In the wake of globalization, globalizing business operations and an increasingly expatriated world population, I hereby declare that, from this moment forward, as a matter of fiduciary duty to stockholders, stakeholders and, most importantly, consumers, every marketer should know the price of a can of Coke.
Definition of Terms
The Coca-Cola Relative Value Index, a.k.a. the Coke Index, n., is a measure of consumer wealth and product affordability, and is defined by the equation: average retail price of a target good or service or target basket of goods or services divided by the average retail price of a can of Coca-Cola.
For example, in Singapore, the iPod Shuffle has a Coke Index of 110, arrived at by dividing the average retail price of the iPod Shuffle (S$110) by the average retail price of a can of Coke (S$1).
The Coke Index can be alternatively defined as the number of cans of Coca-Cola needed to barter for the target/basket of goods or services. Returning to our earlier example, we note that, in a theoretical barter economy, 110 cans of Coke will be needed to barter for an iPod Shuffle.
Forex Rate for Marketers
Forex rates are for traders what the Coke Index is for marketers.
Both these measures enable value comparison across national boundaries. However, while forex rates define the relationship in economic terms, the Coke Index defines it in consumer terms. Consider the following dilemma.
A Filipino info-tech professional is offered employment in Singapore. He currently earns 60,000 pesos net of tax. He is offered S$2,500 net of tax. To evaluate the offer, he googles the current forex rate (32 pesos to S$1), performs a few simple calculations including the straight conversion of his would-be salary in dollars to pesos, and concludes that accepting the job will effectively increase current earnings by 33%. A good deal, right? Maybe not.

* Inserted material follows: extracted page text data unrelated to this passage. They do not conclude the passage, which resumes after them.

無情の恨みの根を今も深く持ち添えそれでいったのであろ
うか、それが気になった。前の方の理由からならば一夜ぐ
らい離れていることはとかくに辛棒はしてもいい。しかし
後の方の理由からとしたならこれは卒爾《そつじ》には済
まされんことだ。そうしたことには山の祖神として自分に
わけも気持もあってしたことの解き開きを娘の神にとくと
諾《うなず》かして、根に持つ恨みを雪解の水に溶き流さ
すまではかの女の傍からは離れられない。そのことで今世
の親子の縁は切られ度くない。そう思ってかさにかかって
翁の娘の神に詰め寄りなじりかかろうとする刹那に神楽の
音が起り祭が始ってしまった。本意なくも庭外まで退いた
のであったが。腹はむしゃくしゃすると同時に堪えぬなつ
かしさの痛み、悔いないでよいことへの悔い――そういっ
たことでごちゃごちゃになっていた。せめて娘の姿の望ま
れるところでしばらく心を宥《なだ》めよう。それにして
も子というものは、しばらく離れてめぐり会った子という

Instead of comparing actual pesos with theoretical pesos using forex rates, convert both his current and prospective salaries to their Coke Index equivalents. You will discover that, today, with 60,000 pesos, our info-tech professional is able to purchase 3,000 cans of Coke. If he takes the offer, S$2,500 dollars can only afford him 2,500 cans—an effective purchasing power decline of 17%!
The missing link: defining value in terms of consumer purchasing power and not in terms of demand and supply in a global currency market that, frankly, only a very small fraction of the world’s consumers participate in and are concerned about.
Using the Coke Index
Besides helping marketers contextualize and understand purchasing power, the Coke Index defines the threshold of affordability in every market, and it facilitates transnational pricing comparisons.

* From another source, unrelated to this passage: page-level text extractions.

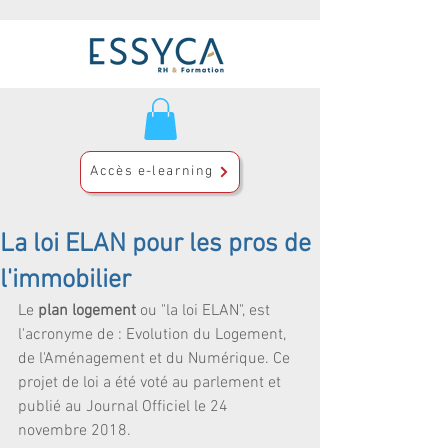
Accès e-learning
La loi ELAN pour les pros de
l'immobilier
Le 
plan logement
 ou "la loi ELAN", est 
l'acronyme de : Evolution du Logement, 
de l'Aménagement et du Numérique. Ce 
projet de loi a été voté au parlement et 
publié au Journal Officiel le 24 
novembre 2018.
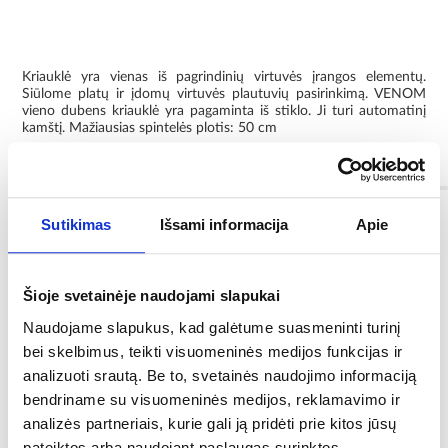
Kriauklė yra vienas iš pagrindinių virtuvės įrangos elementų.
Siūlome platų ir įdomų virtuvės plautuvių pasirinkimą. VENOM
vieno dubens kriauklė yra pagaminta iš stiklo. Ji turi automatinį
kamštį. Mažiausias spintelės plotis: 50 cm
Informacija
Sutikimas
Išsami informacija
Apie
Spalva:
juodas
Šioje svetainėje naudojami slapukai
Kolekcija:
Venom
Naudojame slapukus, kad galėtume suasmeninti turinį
bei skelbimus, teikti visuomeninės medijos funkcijas ir
Paviršiaus spalva:
analizuoti srautą. Be to, svetainės naudojimo informaciją
juodas
bendriname su visuomeninės medijos, reklamavimo ir
analizės partneriais, kurie gali ją pridėti prie kitos jūsų
Skyrius / kanalizacija:
pateiktos arba naudojant paslaugas surinktos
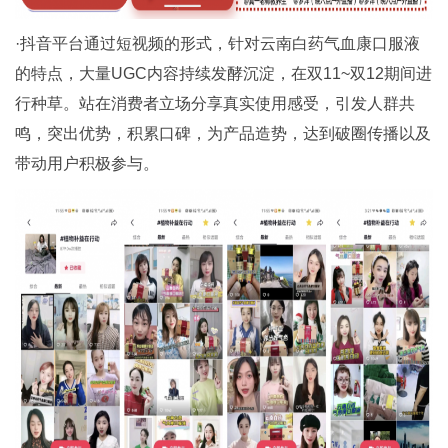
·抖音平台通过短视频的形式，针对云南白药气血康口服液
的特点，大量UGC内容持续发酵沉淀，在双11~双12期间进
行种草。站在消费者立场分享真实使用感受，引发人群共
鸣，突出优势，积累口碑，为产品造势，达到破圈传播以及
带动用户积极参与。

The threshold of affordability is defined at a Coke Index of 1, which means that any product or service with a Coke Index of 1 or less is affordable across all consumer segments in the market. The primary pricing issue for such products or services ceases to be affordability; it becomes value.

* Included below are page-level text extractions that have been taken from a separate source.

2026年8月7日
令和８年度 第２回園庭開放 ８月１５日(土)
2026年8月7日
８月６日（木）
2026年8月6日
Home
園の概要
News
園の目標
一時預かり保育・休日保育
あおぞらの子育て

Every consumer in the market can pay the price of a can of Coke. Therefore, their doing so becomes more a question of willingness—defined by utility and relative cost versus competition—rather than ability.
As the Coke Index increases, moving farther away from 1, affordability becomes a more pressing issue, which must be defined for each subset (high, mid, low) of the pricing market.
Furthermore, through the Coke Index, marketers are able to gauge the relative cheapness or expensiveness of particular price points for a product across markets, helping marketers make pricing decisions for new-to-the-world items, among other possible uses.
For example, if Apple were to launch the iPod Shuffle in Indonesia (where the market for portable media players is not well established) then one way to set its price is to launch at a price point that achieves a comparable product Coke Index versus the iPod in an established market.
So to sell the iPod Shuffle at Singapore’s Coke Index of 110 in Indonesia, Apple would have to price the product at Rp550,000.
Note that the actual price of an iPod Shuffle in Indonesia has been set at over a million rupiah, telling us that it is significantly cheaper for a Singapore-based consumer to buy an iPod than it is for a Jakarta-based consumer, all else being equal.
Why a Can of Coke?
Can’t we use bubble gum, a ballpoint pen, or a Nokia 3310 instead? Sure, we can. But these measures won’t be as consistently effective as the Coke Index.
A can of Coca-Cola is the ideal benchmark because it is available nearly everywhere with almost no significant differences in product type, quantity, or quality across geographies and over time. And it is marketed and priced to be universally accessible to the world’s consumers.
In contrast, not all countries sell bubble gum. Ballpoint pens come in all types, shapes, and sizes, commanding prices everywhere across the pricing spectrum. And the Nokia 3310 has already been phased out in most markets.
What about Coca-Cola, you say? It has hardly changed in its over 100-year history. Now that’s the real thing.